[Collected data]

• • • •

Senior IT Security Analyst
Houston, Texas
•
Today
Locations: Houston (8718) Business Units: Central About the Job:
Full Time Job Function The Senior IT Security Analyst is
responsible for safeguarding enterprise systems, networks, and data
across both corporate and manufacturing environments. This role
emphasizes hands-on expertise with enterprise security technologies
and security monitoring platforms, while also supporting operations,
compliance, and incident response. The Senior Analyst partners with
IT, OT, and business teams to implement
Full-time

• • • •

* Task instructions
Show all lines above that contain "enterprise".

* Task output
responsible for safeguarding enterprise systems, networks, and data
emphasizes hands-on expertise with enterprise security technologies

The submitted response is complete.